» Extracted page text data:
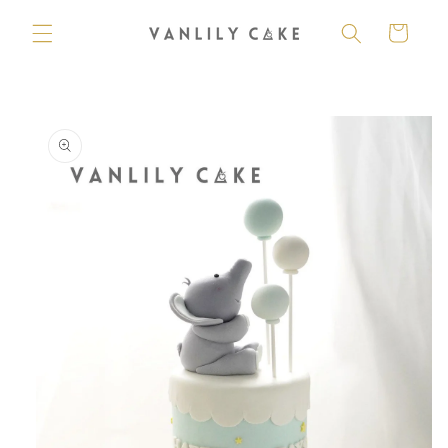
購
跳至內
容
物
車
略過產
品資訊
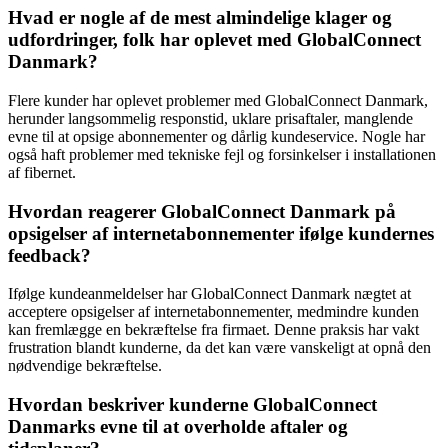
Hvad er nogle af de mest almindelige klager og
udfordringer, folk har oplevet med GlobalConnect
Danmark?
Flere kunder har oplevet problemer med GlobalConnect Danmark,
herunder langsommelig responstid, uklare prisaftaler, manglende
evne til at opsige abonnementer og dårlig kundeservice. Nogle har
også haft problemer med tekniske fejl og forsinkelser i installationen
af fibernet.
Hvordan reagerer GlobalConnect Danmark på
opsigelser af internetabonnementer ifølge kundernes
feedback?
Ifølge kundeanmeldelser har GlobalConnect Danmark nægtet at
acceptere opsigelser af internetabonnementer, medmindre kunden
kan fremlægge en bekræftelse fra firmaet. Denne praksis har vakt
frustration blandt kunderne, da det kan være vanskeligt at opnå den
nødvendige bekræftelse.
Hvordan beskriver kunderne GlobalConnect
Danmarks evne til at overholde aftaler og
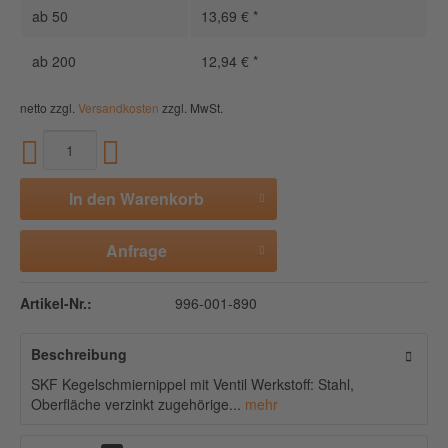
ab
50
13,69 € *
ab
200
12,94 € *
netto zzgl.
Versandkosten
zzgl. MwSt.
In den
Warenkorb
Anfrage
Artikel-Nr.:
996-001-890
Beschreibung
SKF Kegelschmiernippel mit Ventil Werkstoff: Stahl,
Oberfläche verzinkt zugehörige...
mehr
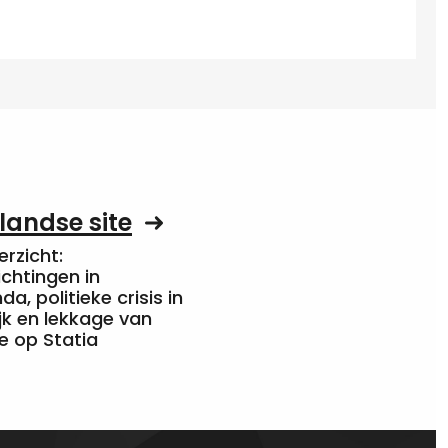
landse site
rzicht:
chtingen in
a, politieke crisis in
jk en lekkage van
e op Statia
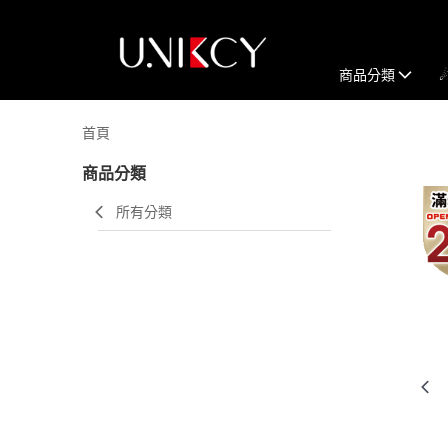
商品分類
首頁
商品分類
所有分類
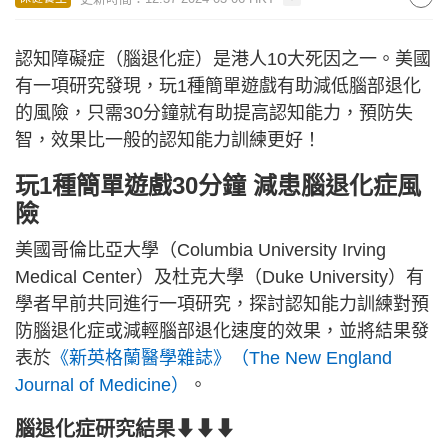
認知障礙症（腦退化症）是港人10大死因之一。美國
有一項研究發現，玩1種簡單遊戲有助減低腦部退化
的風險，只需30分鐘就有助提高認知能力，預防失
智，效果比一般的認知能力訓練更好！
玩1種簡單遊戲30分鐘 減患腦退化症風
險
美國哥倫比亞大學（Columbia University Irving
Medical Center）及杜克大學（Duke University）有
學者早前共同進行一項研究，探討認知能力訓練對預
防腦退化症或減輕腦部退化速度的效果，並將結果發
表於
《新英格蘭醫學雜誌》（The New England
Journal of Medicine）
。
腦退化症研究結果⬇⬇⬇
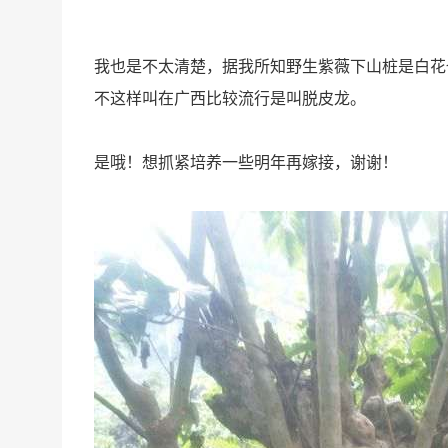
我也是不太清楚，据我所知野生紫薇下山桩是白花
不这样叫在广西比较流行是叫脱皮龙。
是哦！想抓紧培养一些明年再嫁接，谢谢！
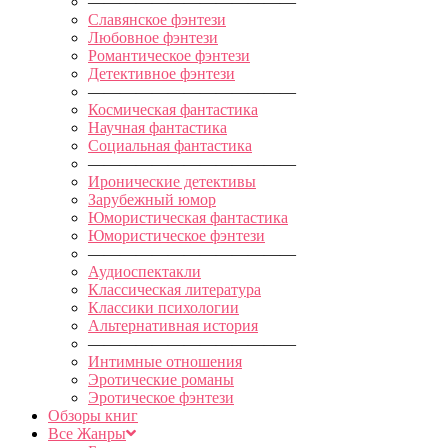
—————————————
Славянское фэнтези
Любовное фэнтези
Романтическое фэнтези
Детективное фэнтези
—————————————
Космическая фантастика
Научная фантастика
Социальная фантастика
—————————————
Иронические детективы
Зарубежный юмор
Юмористическая фантастика
Юмористическое фэнтези
—————————————
Аудиоспектакли
Классическая литература
Классики психологии
Альтернативная история
—————————————
Интимные отношения
Эротические романы
Эротическое фэнтези
Обзоры книг
Все Жанры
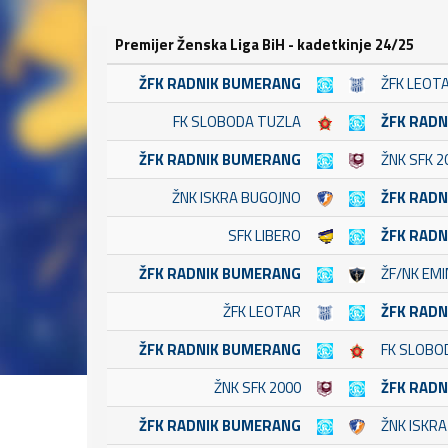
Premijer Ženska Liga BiH - kadetkinje 24/25
ŽFK RADNIK BUMERANG
ŽFK LEOT
FK SLOBODA TUZLA
ŽFK RAD
ŽFK RADNIK BUMERANG
ŽNK SFK 2
ŽNK ISKRA BUGOJNO
ŽFK RAD
SFK LIBERO
ŽFK RAD
ŽFK RADNIK BUMERANG
ŽF/NK EM
ŽFK LEOTAR
ŽFK RAD
ŽFK RADNIK BUMERANG
FK SLOBO
ŽNK SFK 2000
ŽFK RAD
ŽFK RADNIK BUMERANG
ŽNK ISKR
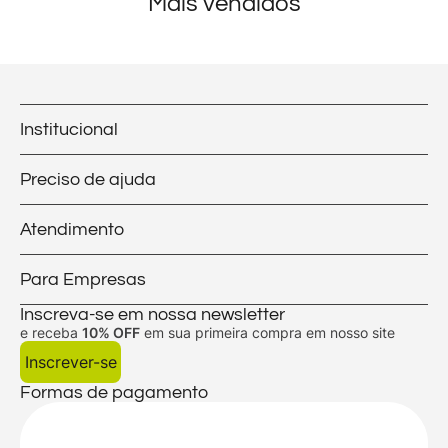
Mais vendidos
Institucional
Preciso de ajuda
Atendimento
Para Empresas
Inscreva-se em nossa newsletter
e receba
10% OFF
em sua primeira compra em nosso site
Inscrever-se
Formas de pagamento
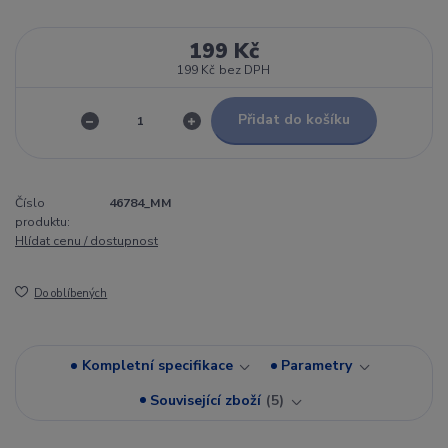
199 Kč
199 Kč
bez DPH
Přidat do košíku
Číslo
46784_MM
produktu:
Hlídat cenu / dostupnost
Do oblíbených
Kompletní specifikace
Parametry
Související zboží
5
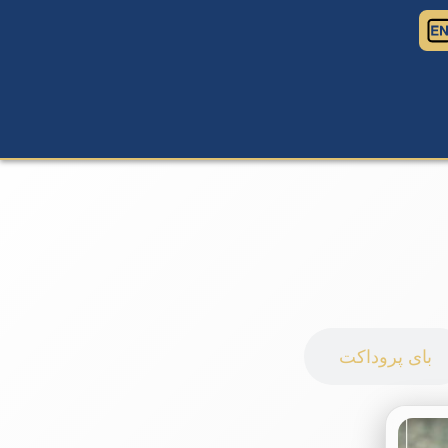
بای پروداکت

» Work task:
Write the records out exactly, dropping every image.

» Your response:
購
跳至內
容
物
車
略過產
品資訊
Hvad er nogle af de mest almindelige klager og
udfordringer, folk har oplevet med GlobalConnect
Danmark?
Flere kunder har oplevet problemer med GlobalConnect Danmark,
herunder langsommelig responstid, uklare prisaftaler, manglende
evne til at opsige abonnementer og dårlig kundeservice. Nogle har
også haft problemer med tekniske fejl og forsinkelser i installationen
af fibernet.
Hvordan reagerer GlobalConnect Danmark på
opsigelser af internetabonnementer ifølge kundernes
feedback?
Ifølge kundeanmeldelser har GlobalConnect Danmark nægtet at
acceptere opsigelser af internetabonnementer, medmindre kunden
kan fremlægge en bekræftelse fra firmaet. Denne praksis har vakt
frustration blandt kunderne, da det kan være vanskeligt at opnå den
nødvendige bekræftelse.
Hvordan beskriver kunderne GlobalConnect
Danmarks evne til at overholde aftaler og
ab
50
13,69 € *
ab
200
12,94 € *
netto zzgl.
Versandkosten
zzgl. MwSt.
In den
Warenkorb
Anfrage
Artikel-Nr.:
996-001-890
Beschreibung
SKF Kegelschmiernippel mit Ventil Werkstoff: Stahl,
Oberfläche verzinkt zugehörige...
mehr
landse site
rzicht:
chtingen in
a, politieke crisis in
jk en lekkage van
e op Statia
商品分類
首頁
商品分類
所有分類
認知障礙症（腦退化症）是港人10大死因之一。美國
有一項研究發現，玩1種簡單遊戲有助減低腦部退化
的風險，只需30分鐘就有助提高認知能力，預防失
智，效果比一般的認知能力訓練更好！
玩1種簡單遊戲30分鐘 減患腦退化症風
險
美國哥倫比亞大學（Columbia University Irving
Medical Center）及杜克大學（Duke University）有
學者早前共同進行一項研究，探討認知能力訓練對預
防腦退化症或減輕腦部退化速度的效果，並將結果發
表於
《新英格蘭醫學雜誌》（The New England
Journal of Medicine）
。
腦退化症研究結果⬇⬇⬇
我也是不太清楚，据我所知野生紫薇下山桩是白花
不这样叫在广西比较流行是叫脱皮龙。
是哦！想抓紧培养一些明年再嫁接，谢谢！
—————————————
Славянское фэнтези
Любовное фэнтези
Романтическое фэнтези
Детективное фэнтези
—————————————
Космическая фантастика
Научная фантастика
Социальная фантастика
—————————————
Иронические детективы
Зарубежный юмор
Юмористическая фантастика
Юмористическое фэнтези
—————————————
Аудиоспектакли
Классическая литература
Классики психологии
Альтернативная история
—————————————
Интимные отношения
Эротические романы
Эротическое фэнтези
Обзоры книг
Все Жанры
Premijer Ženska Liga BiH - kadetkinje 24/25
ŽFK RADNIK BUMERANG
ŽFK LEOT
FK SLOBODA TUZLA
ŽFK RAD
ŽFK RADNIK BUMERANG
ŽNK SFK 2
ŽNK ISKRA BUGOJNO
ŽFK RAD
SFK LIBERO
ŽFK RAD
ŽFK RADNIK BUMERANG
ŽF/NK EM
ŽFK LEOTAR
ŽFK RAD
ŽFK RADNIK BUMERANG
FK SLOBO
ŽNK SFK 2000
ŽFK RAD
ŽFK RADNIK BUMERANG
ŽNK ISKR
Mais vendidos
Institucional
Preciso de ajuda
Atendimento
Para Empresas
Inscreva-se em nossa newsletter
e receba
10% OFF
em sua primeira compra em nosso site
Inscrever-se
Formas de pagamento
199 Kč
199 Kč
bez DPH
Přidat do košíku
Číslo
46784_MM
produktu:
Hlídat cenu / dostupnost
Do oblíbených
Kompletní specifikace
Parametry
Související zboží
5
بای پروداکت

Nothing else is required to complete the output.